(Provided entries)
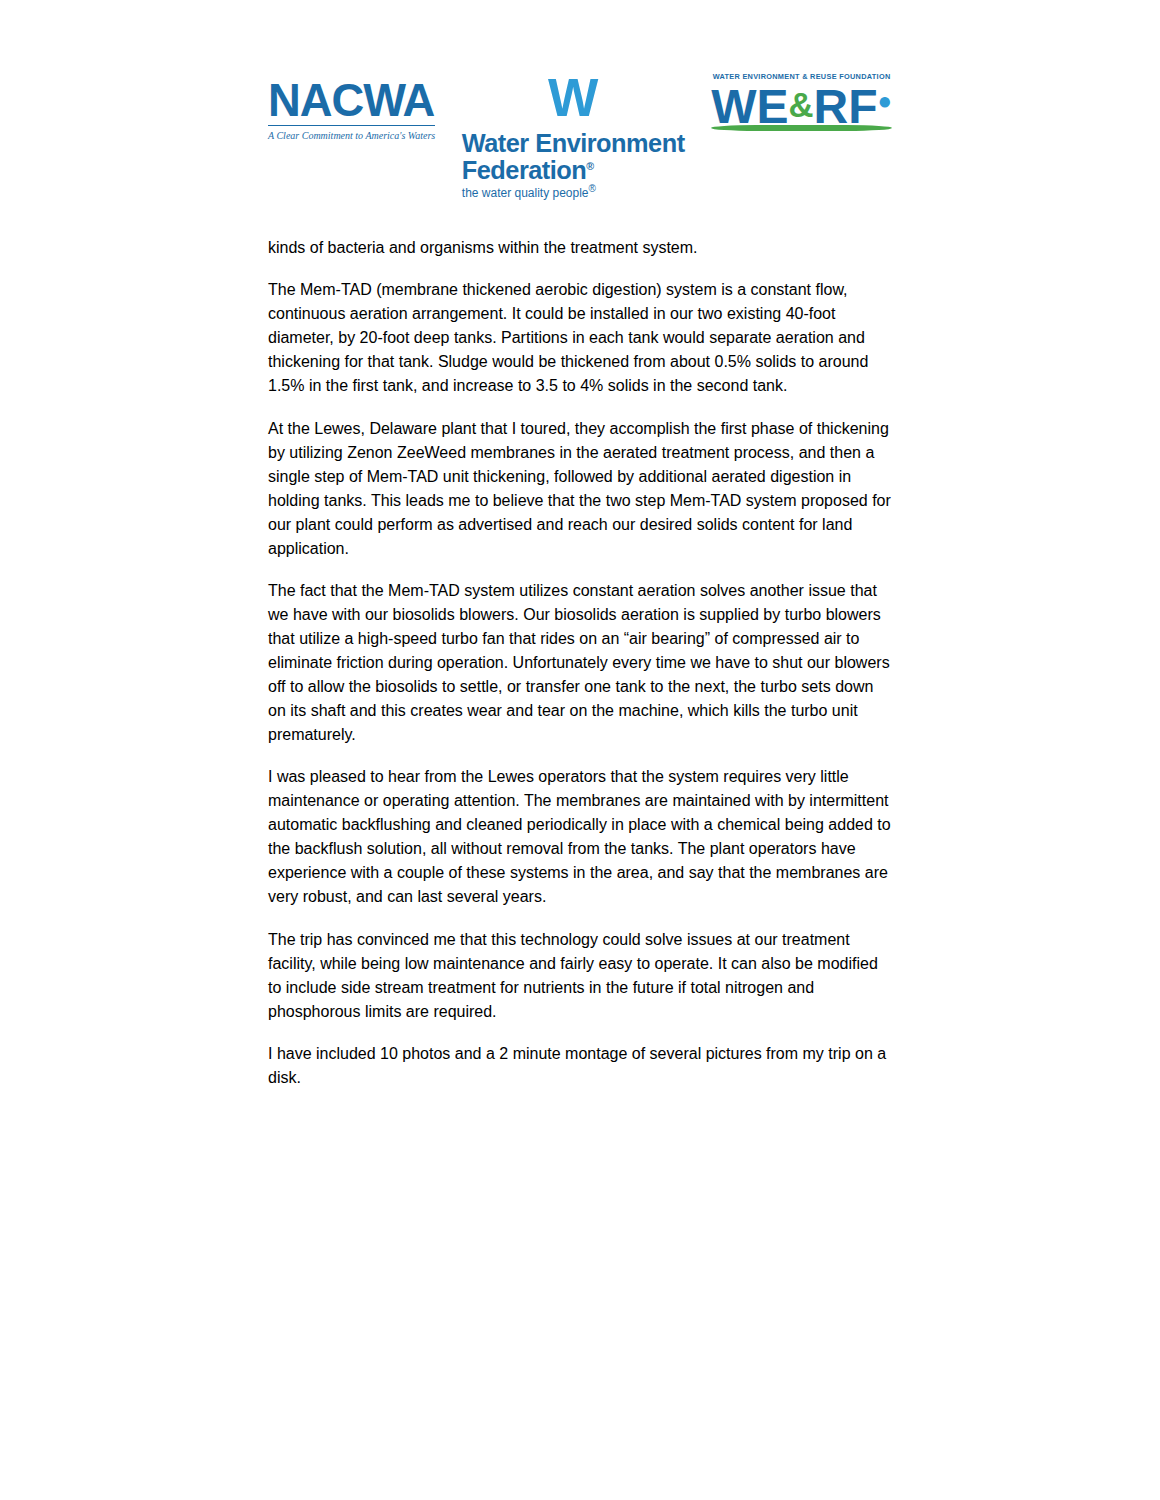NACWA
A Clear Commitment to America's Waters
W
Water Environment
Federation®
the water quality people®
WATER ENVIRONMENT & REUSE FOUNDATION
WE&RF●
kinds of bacteria and organisms within the treatment system.
The Mem-TAD (membrane thickened aerobic digestion) system is a constant flow, continuous aeration arrangement. It could be installed in our two existing 40-foot diameter, by 20-foot deep tanks. Partitions in each tank would separate aeration and thickening for that tank. Sludge would be thickened from about 0.5% solids to around 1.5% in the first tank, and increase to 3.5 to 4% solids in the second tank.
At the Lewes, Delaware plant that I toured, they accomplish the first phase of thickening by utilizing Zenon ZeeWeed membranes in the aerated treatment process, and then a single step of Mem-TAD unit thickening, followed by additional aerated digestion in holding tanks. This leads me to believe that the two step Mem-TAD system proposed for our plant could perform as advertised and reach our desired solids content for land application.
The fact that the Mem-TAD system utilizes constant aeration solves another issue that we have with our biosolids blowers. Our biosolids aeration is supplied by turbo blowers that utilize a high-speed turbo fan that rides on an “air bearing” of compressed air to eliminate friction during operation. Unfortunately every time we have to shut our blowers off to allow the biosolids to settle, or transfer one tank to the next, the turbo sets down on its shaft and this creates wear and tear on the machine, which kills the turbo unit prematurely.
I was pleased to hear from the Lewes operators that the system requires very little maintenance or operating attention. The membranes are maintained with by intermittent automatic backflushing and cleaned periodically in place with a chemical being added to the backflush solution, all without removal from the tanks. The plant operators have experience with a couple of these systems in the area, and say that the membranes are very robust, and can last several years.
The trip has convinced me that this technology could solve issues at our treatment facility, while being low maintenance and fairly easy to operate. It can also be modified to include side stream treatment for nutrients in the future if total nitrogen and phosphorous limits are required.
I have included 10 photos and a 2 minute montage of several pictures from my trip on a disk.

(Aim of the task) Return each line from the data where the string "maintenance" can be found.

(Written solution)
I was pleased to hear from the Lewes operators that the system requires very little maintenance or operating attention. The membranes are maintained with by intermittent automatic backflushing and cleaned periodically in place with a chemical being added to the backflush solution, all without removal from the tanks. The plant operators have experience with a couple of these systems in the area, and say that the membranes are very robust, and can last several years.
The trip has convinced me that this technology could solve issues at our treatment facility, while being low maintenance and fairly easy to operate. It can also be modified to include side stream treatment for nutrients in the future if total nitrogen and phosphorous limits are required.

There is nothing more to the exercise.